### Your instructions:
Show every line in the entries below where the word "tail" appears.

### Data to examine:
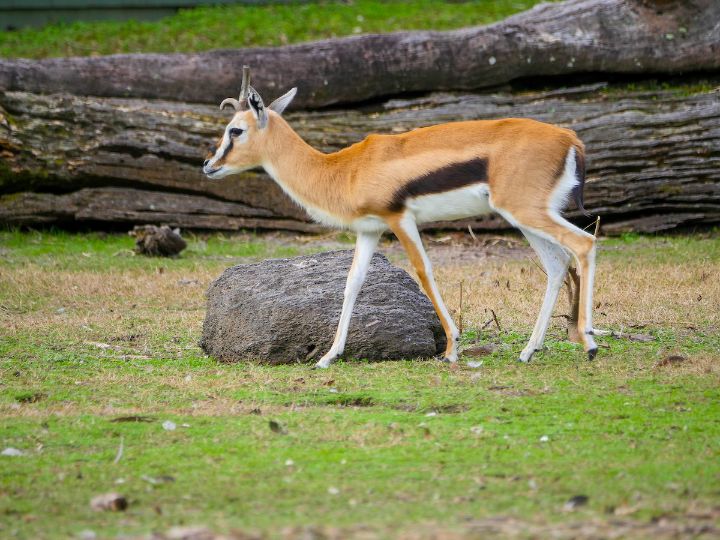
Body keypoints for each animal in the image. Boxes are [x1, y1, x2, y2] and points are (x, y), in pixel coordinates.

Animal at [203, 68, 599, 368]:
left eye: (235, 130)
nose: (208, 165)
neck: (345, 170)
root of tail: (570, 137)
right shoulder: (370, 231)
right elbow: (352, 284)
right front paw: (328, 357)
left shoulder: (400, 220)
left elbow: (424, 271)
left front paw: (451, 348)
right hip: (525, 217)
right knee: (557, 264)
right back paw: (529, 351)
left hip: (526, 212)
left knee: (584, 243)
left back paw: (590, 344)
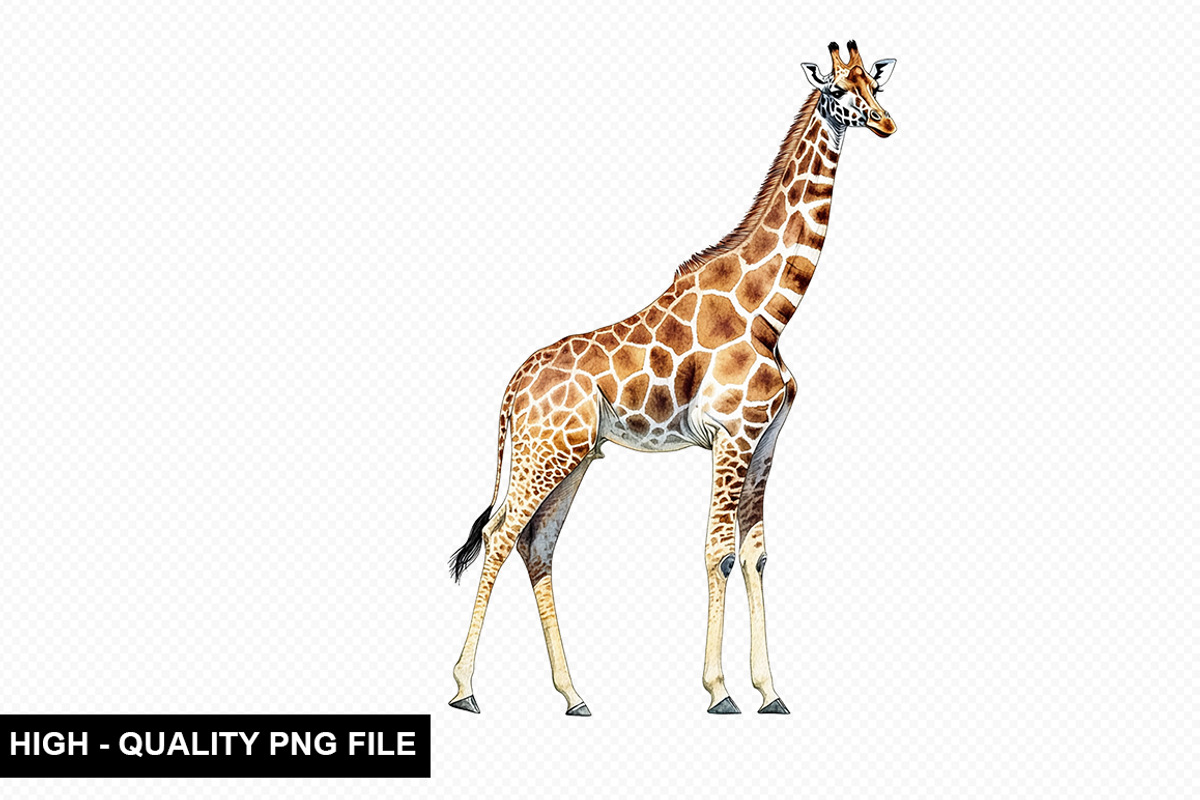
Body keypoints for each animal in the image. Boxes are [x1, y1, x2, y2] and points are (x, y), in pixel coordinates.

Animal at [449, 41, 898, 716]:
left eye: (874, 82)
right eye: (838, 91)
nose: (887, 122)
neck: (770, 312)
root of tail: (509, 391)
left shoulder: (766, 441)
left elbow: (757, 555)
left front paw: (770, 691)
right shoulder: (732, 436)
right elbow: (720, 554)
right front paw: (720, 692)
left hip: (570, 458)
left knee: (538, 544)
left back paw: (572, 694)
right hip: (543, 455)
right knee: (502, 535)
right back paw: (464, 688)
--
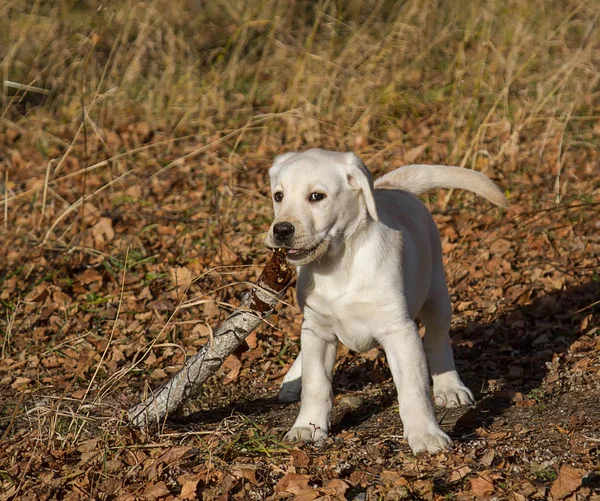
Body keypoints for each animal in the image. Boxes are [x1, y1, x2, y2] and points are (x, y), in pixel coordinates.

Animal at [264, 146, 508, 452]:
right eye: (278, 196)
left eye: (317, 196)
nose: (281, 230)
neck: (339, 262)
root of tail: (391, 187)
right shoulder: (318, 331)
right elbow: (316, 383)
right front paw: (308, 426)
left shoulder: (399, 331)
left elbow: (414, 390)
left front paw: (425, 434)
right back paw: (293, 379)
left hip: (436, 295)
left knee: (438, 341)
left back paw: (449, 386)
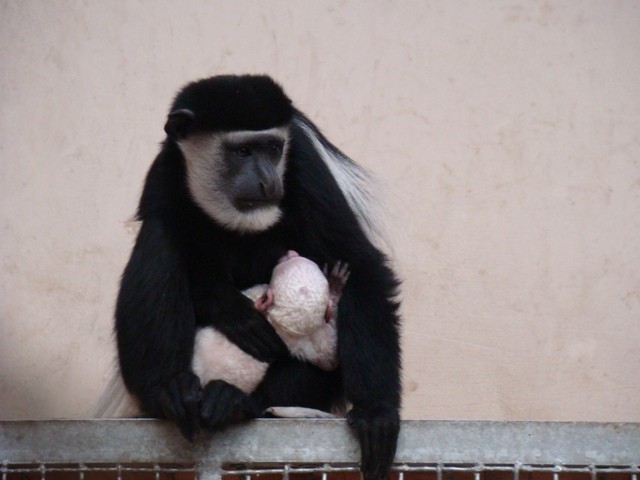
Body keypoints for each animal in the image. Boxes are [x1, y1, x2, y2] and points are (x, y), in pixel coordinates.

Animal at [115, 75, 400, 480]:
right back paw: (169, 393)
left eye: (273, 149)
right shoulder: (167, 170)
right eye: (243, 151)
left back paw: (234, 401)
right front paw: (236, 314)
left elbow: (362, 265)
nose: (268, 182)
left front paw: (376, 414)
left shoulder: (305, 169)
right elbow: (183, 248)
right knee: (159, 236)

### Written answer:
root of tail: (570, 137)
root of tail: (509, 391)
root of tail: (391, 187)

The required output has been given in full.